Ninety-three patients (34.1%) received postoperative biologic prophylaxis within four weeks after ileocecal resection while 180 patients (65.9%) were administered the treatment between 4 and 12 weeks after surgery.
The reduced risk of postoperative CD recurrence associated with early anti-TNF therapy that the researchers observed remained even after adjusting for known recurrence factors such as perioperative smoking, age at surgery, prior CD resections, perianal involvement and preoperative anti-TNF exposure.
Treatment with vedolizumab or ustekinumab within four weeks following ileocecal resection was not associated with a reduction in postoperative CD recurrence compared with no prophylaxis, the researchers found.
However, Dr. Cohen cautions against drawing conclusions based on that finding due to the small size of the vedolizumab and ustekinumab cohorts. Outcomes from other studies suggest those agents can be effective during the postoperative period, he says.
Lessons from the research
“The key takeaway is to start prophylaxis as early as possible after surgery, which makes sense given what we know about how early histologic changes can occur,” Dr. Cohen say. “In terms of the specific therapy, we still need to increase our understanding and gather more data about the use of these agents.
“Another important point to consider is that, as new agents become available, they are often used in refractory patients, so we are dealing a population that tends not to respond,” he adds. “Now that these drugs have been available for a number of years, we are beginning to see them used as more early-line therapies. It is important to acknowledge this and account for it as best as possible in the research we do.”
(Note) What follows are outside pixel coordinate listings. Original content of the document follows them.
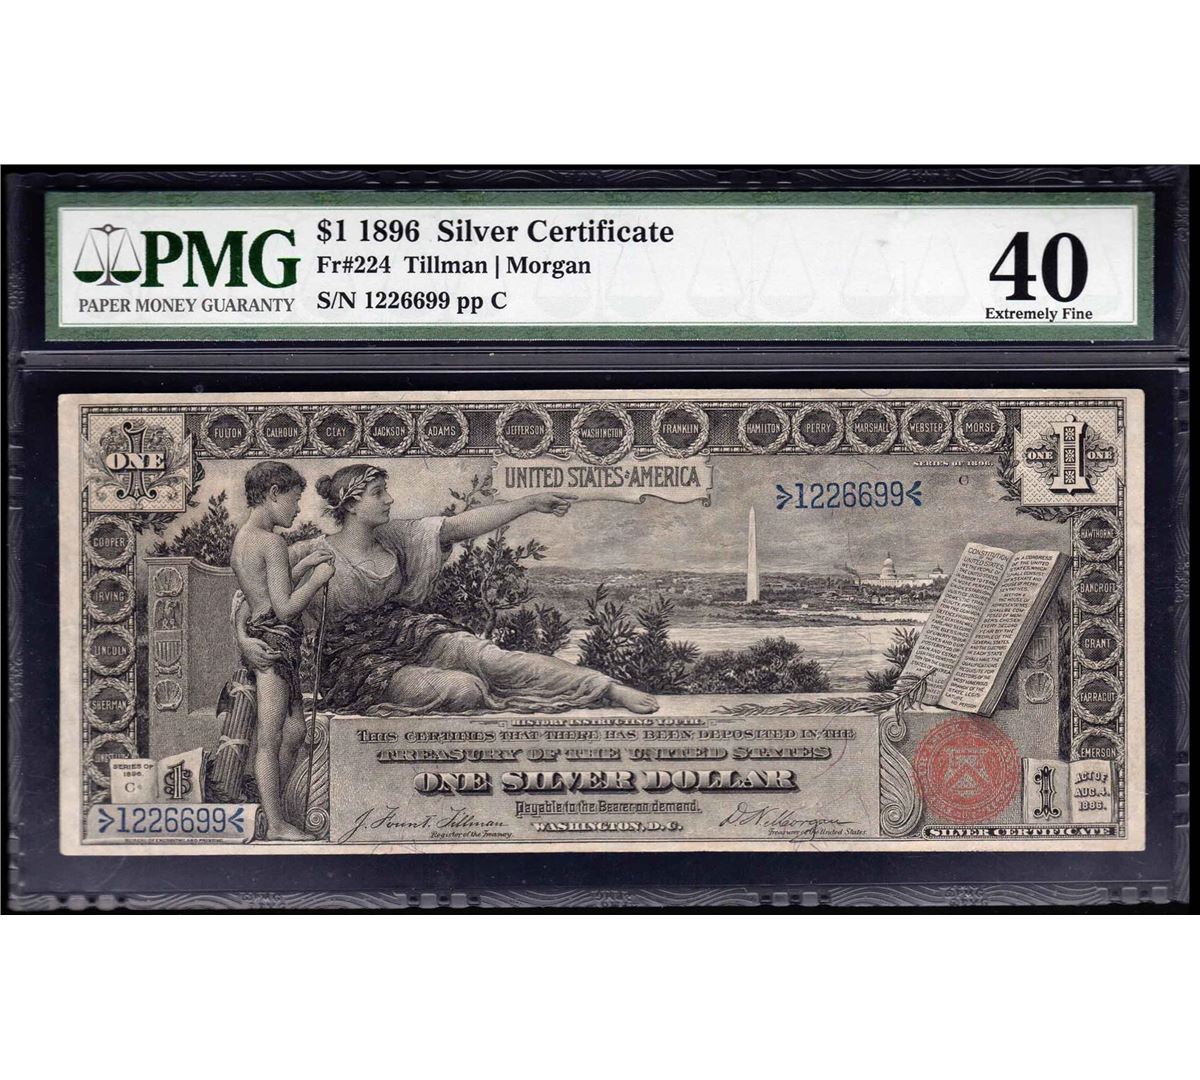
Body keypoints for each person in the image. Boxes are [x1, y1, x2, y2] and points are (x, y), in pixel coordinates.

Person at [235, 463, 658, 717]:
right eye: (379, 493)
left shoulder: (397, 537)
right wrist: (242, 638)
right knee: (465, 689)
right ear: (351, 503)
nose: (389, 500)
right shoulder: (308, 551)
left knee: (492, 659)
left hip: (409, 633)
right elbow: (248, 597)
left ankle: (605, 687)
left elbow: (459, 526)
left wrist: (528, 503)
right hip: (357, 664)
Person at [230, 461, 336, 839]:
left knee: (295, 731)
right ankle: (275, 824)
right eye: (294, 499)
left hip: (271, 639)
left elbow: (263, 592)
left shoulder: (245, 538)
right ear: (274, 494)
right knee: (271, 737)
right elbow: (286, 607)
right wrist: (317, 579)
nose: (297, 508)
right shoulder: (273, 543)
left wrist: (303, 563)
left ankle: (272, 808)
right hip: (274, 644)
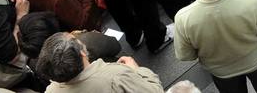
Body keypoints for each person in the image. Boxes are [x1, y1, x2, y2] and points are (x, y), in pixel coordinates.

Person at [36, 31, 165, 93]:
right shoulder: (116, 76)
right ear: (82, 53)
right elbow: (155, 91)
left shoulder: (51, 91)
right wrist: (137, 70)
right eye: (77, 39)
Moving forward, Dr. Cohen and his colleagues emphasize the need for further investigation, including prospective trials, to confirm their findings.
“We need to identify high-risk patients and learn more about the appropriate strategies to effectively prevent disease postoperatively,” he says, “It is going to require a combination of real-world experience studies like what we’re trying to do with our multicenter cohort, as well as prospective studies applying the knowledge we gained from retrospective studies.”